• What is required: Which lines below contain the word "chart"? Pick out and copy each one, matching case exactly.

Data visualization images
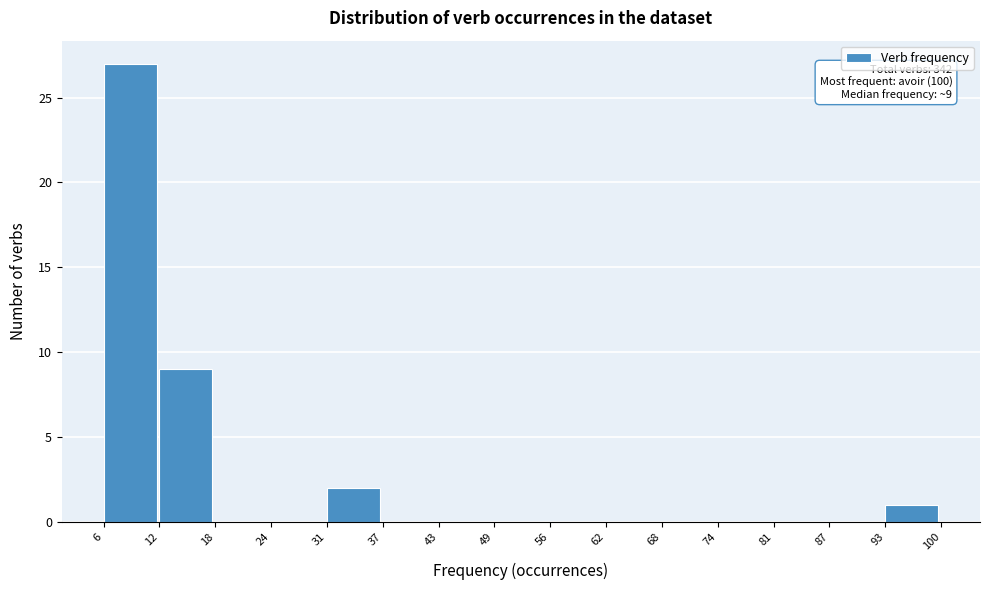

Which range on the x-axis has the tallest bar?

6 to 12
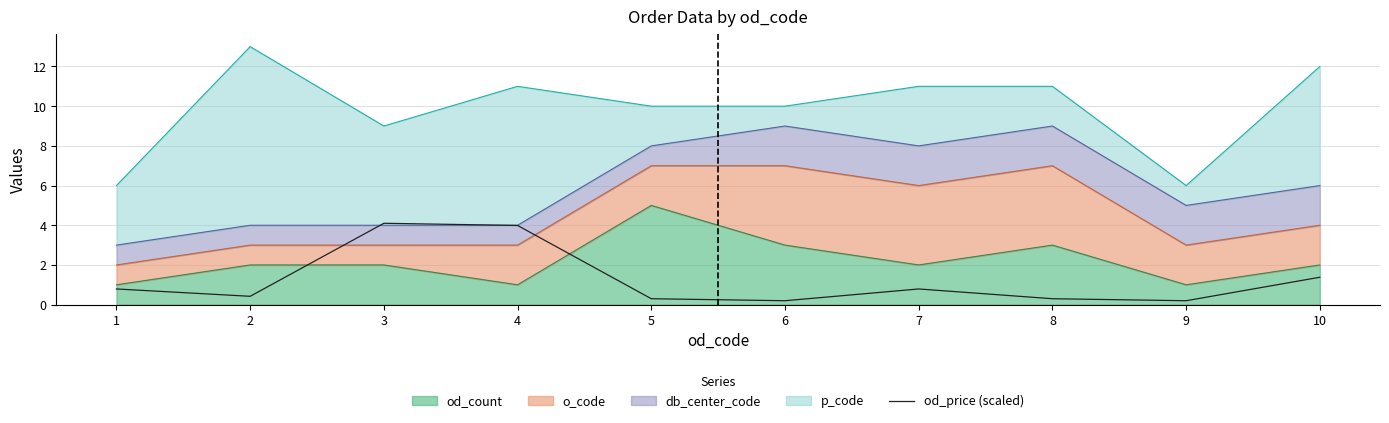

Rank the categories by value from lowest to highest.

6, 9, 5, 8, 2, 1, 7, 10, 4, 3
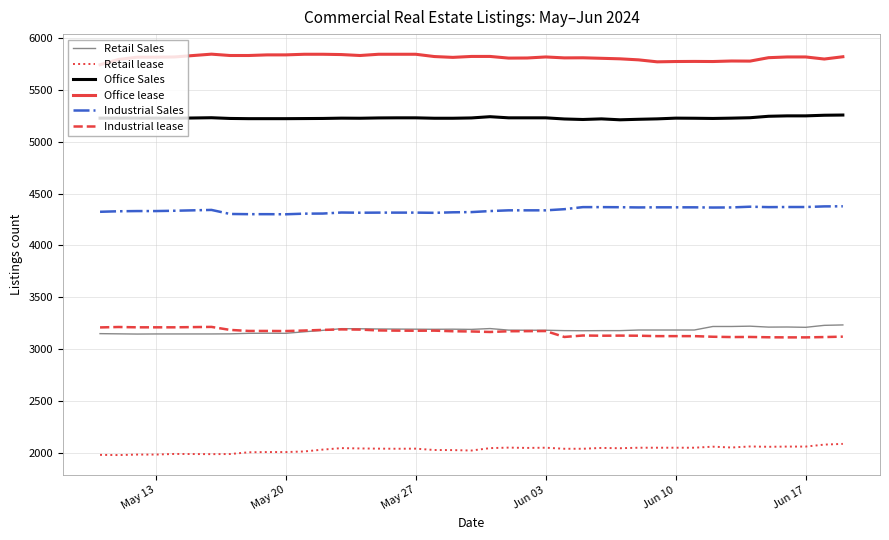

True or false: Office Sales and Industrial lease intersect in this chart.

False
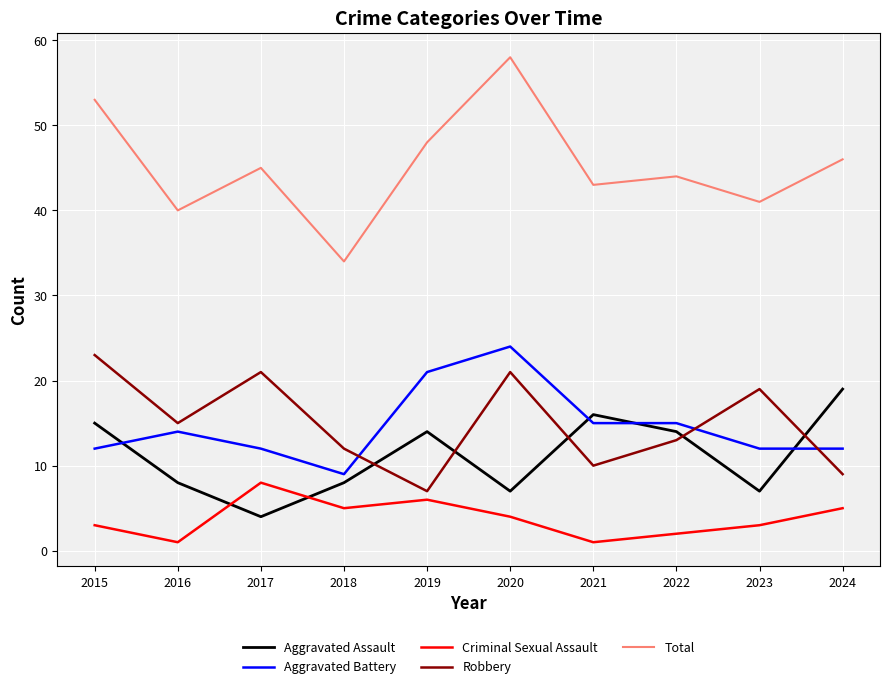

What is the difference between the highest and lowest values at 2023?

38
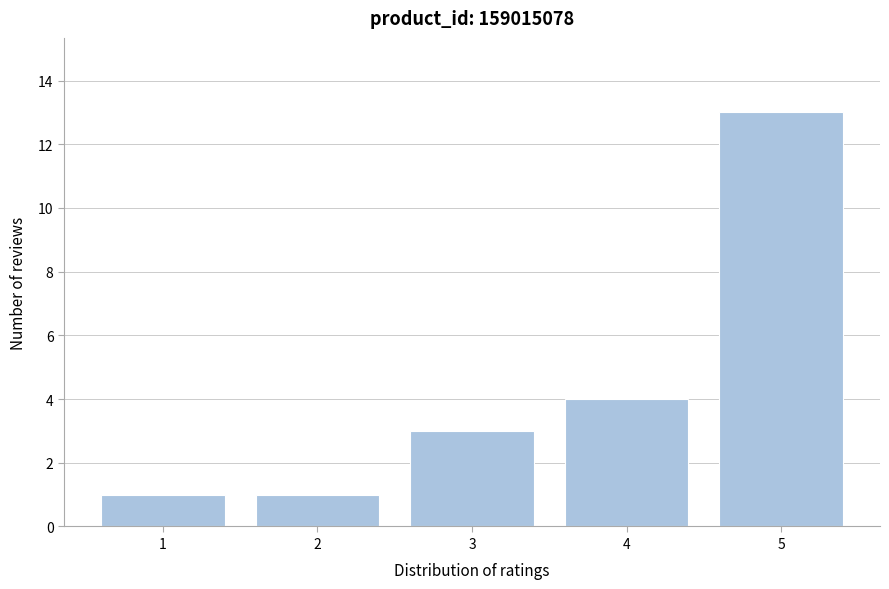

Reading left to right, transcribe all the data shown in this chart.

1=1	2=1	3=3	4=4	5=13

• Task solution:
True or false: Office Sales and Industrial lease intersect in this chart.
Reading left to right, transcribe all the data shown in this chart.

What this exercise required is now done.